Siyasi fikirlerini, belli bazı ahlaki normlara göre dizginlemeyen bazı kesimler İslami hassasiyete sahip kimselere sözlü ve fiili olarak saldırmaktan geri durmuyorlar ve bunu kendilerinde bir hak olarak görüyorlar.
Dokunulmazlık zırhına sığınan bu kesim, halkın değerlerine savaş açarak; herhangi bir ölçü, kaide, ilke, tanımıyorlar.
Toplumun değerlerine, inancına, örf ve adetlerine tahammülleri olmayan bu kesim, halkın değerlerini, inancını savunan siyasi partilere karşı da acımasız ve bir o kadar da gaddar ve zalimce itham ve iftiralarda bulunuyorlar.
Kendilerini bu toplumun tek ve yegane sahibi sananlar, acımasızca toplumu ayrıştırarak halkı kin, nefret ve kaosa doğru sürüklüyor.
Kimden mi söz ediyorum?
Kendilerini siyasetçi, gazeteci, yazar-çizer sanan ama aslında karanlık mahfillerin maşası olmaktan öteye geçemeyen zavallılardan söz ediyorum.
Aylardır siyaset adı altında toplumu manipüle eden, halkın arasına kin ve nefret tohumları eken, kaotik bir ortam oluşturmaya çalışan sözde siyasetçi ve gazetecilerden söz ediyorum.
Kirli siyaseti alışkanlık haline getirenlerden, eline bir mazlumun kanı daha bulaşmışlardan söz ediyorum.
Kamuoyunda olumsuz algı oluşturmaya çalışan kesimler, onları yönlendiren ağa babalarının olumsuz algı neticesinde, iradeleri ellerinden alınmış maşalar; haince, kalleşçe seccade üzerinde namaz esnasında masum bir cana kıydılar, küçücük yavruları olan bir babayı şehid ettiler.

--- --- ---

### Yapılacak işler
a. Siyasette ahlak üzerine yazının "Toplumun değerlerine, inancına, örf" ile başlayıp "mi söz ediyorum?" ile biten bölümünü, "siyasi partilere" ifadesini "sivil toplum kuruluşlarına" ile değiştirerek yeniden yazın.
b. Toplumu ayrıştıran siyasetçiler ve gazeteciler üzerine yazıyı, son cümlesinden sonra devam ettirin.
Aşağıdaki malzemeye hiç gerek yoktur.

### Çıkarılan kayıtlar
--- --- ---

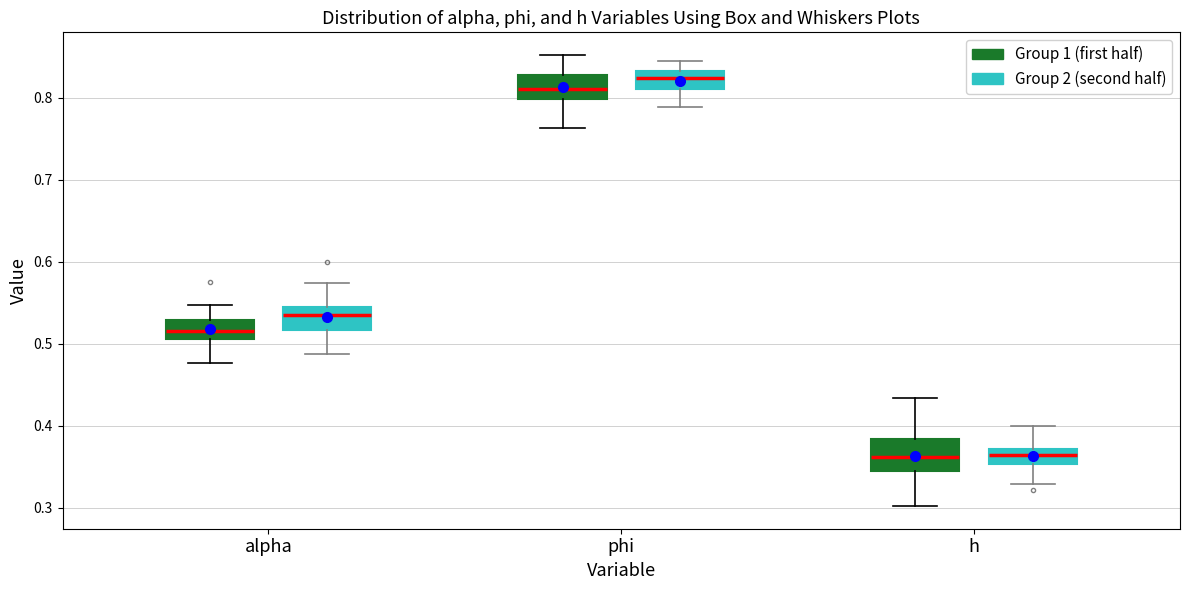

Reading left to right, read every box against the y-axis: the position of its median line, the range the box covers, and the ends of its whiskers. The values are not printed on the chart, so give them approximately, as read against the axis.

alpha (Group 1 (first half)): median 0.52, box 0.51 to 0.53, whiskers 0.48 to 0.55
alpha (Group 2 (second half)): median 0.53, box 0.52 to 0.55, whiskers 0.49 to 0.57
phi (Group 1 (first half)): median 0.81, box 0.80 to 0.83, whiskers 0.76 to 0.85
phi (Group 2 (second half)): median 0.82, box 0.81 to 0.83, whiskers 0.79 to 0.85
h (Group 1 (first half)): median 0.36, box 0.35 to 0.38, whiskers 0.30 to 0.43
h (Group 2 (second half)): median 0.36, box 0.35 to 0.37, whiskers 0.33 to 0.40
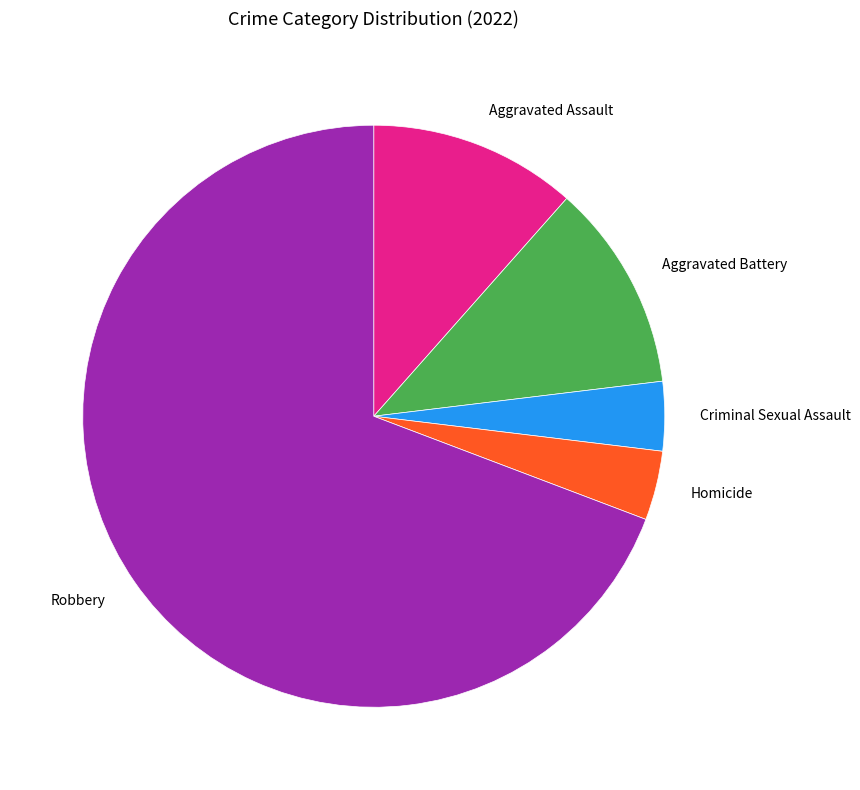

Combined, do Aggravated Battery and Criminal Sexual Assault account for over 50%?

No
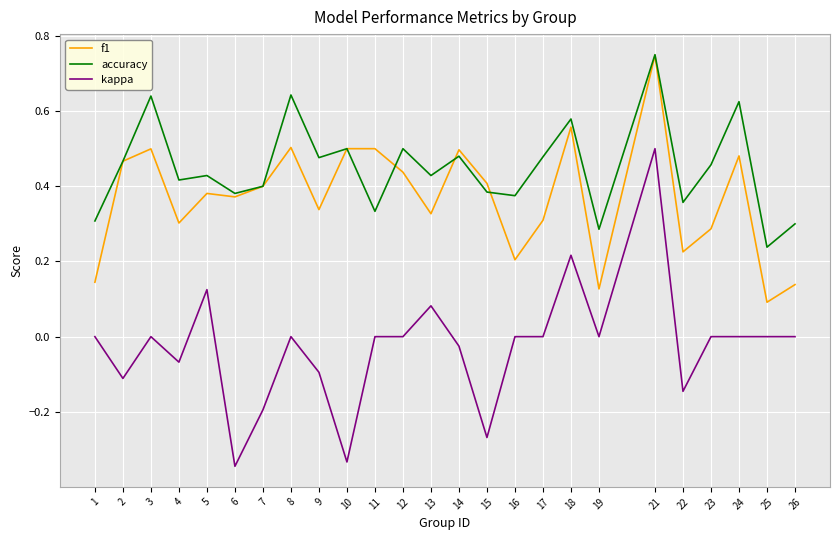

Which series has the widest spread of values?

kappa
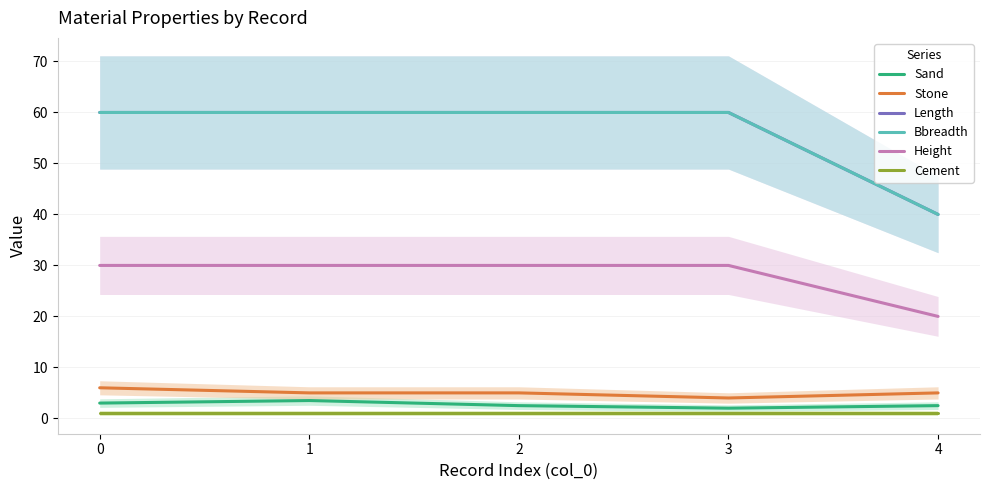

True or false: Cement and Height cross at least once.

False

--- --- ---

### Sıralı yanıtlar
a.
Toplumun değerlerine, inancına, örf ve adetlerine tahammülleri olmayan bu kesim, halkın değerlerini, inancını savunan sivil toplum kuruluşlarına karşı da acımasız ve bir o kadar da gaddar ve zalimce itham ve iftiralarda bulunuyorlar.
Kendilerini bu toplumun tek ve yegane sahibi sananlar, acımasızca toplumu ayrıştırarak halkı kin, nefret ve kaosa doğru sürüklüyor.
Kimden mi söz ediyorum?

b.
Kulun Rabbine en yakın olduğu an secde anıdır. Secde anında Rabbe kavuşmak. Bir Ömer (ra) gibi, bir Ali (ra) gibi... Hançerle vurulmak, şehid olmak, tertemiz su gibi duru ve şeffaf...
Fedakâr, cesur, yardımsever, merhametli, imanın parıltısı simasına yansımış, inançlı, kötülüklerle savaşmaya kararlı bir çehre… Şehid Sacid…
Şehid olup gitti, bize miras olarak davasını ve yetimlerini bırakarak...
Bu nasıl bir ruh hali?
Bu nasıl bir canilik?
Biz ki değerleri ile yoğrulmuş, değerleri ile hayat bulmuş bir toplum iken, bu hale nasıl geldik? Bizleri bu hale getiren neydi?
Eminim sizler de aynı şeyi düşünüyorsunuzdur.
Tabi ki bitmek bilmeyen bir İslâm ve Müslüman düşmanlığı.
Çevresine iyilikten başka hiçbir zararı dokunmayan bir insan neden böyle bir saldırıya uğrasın ki?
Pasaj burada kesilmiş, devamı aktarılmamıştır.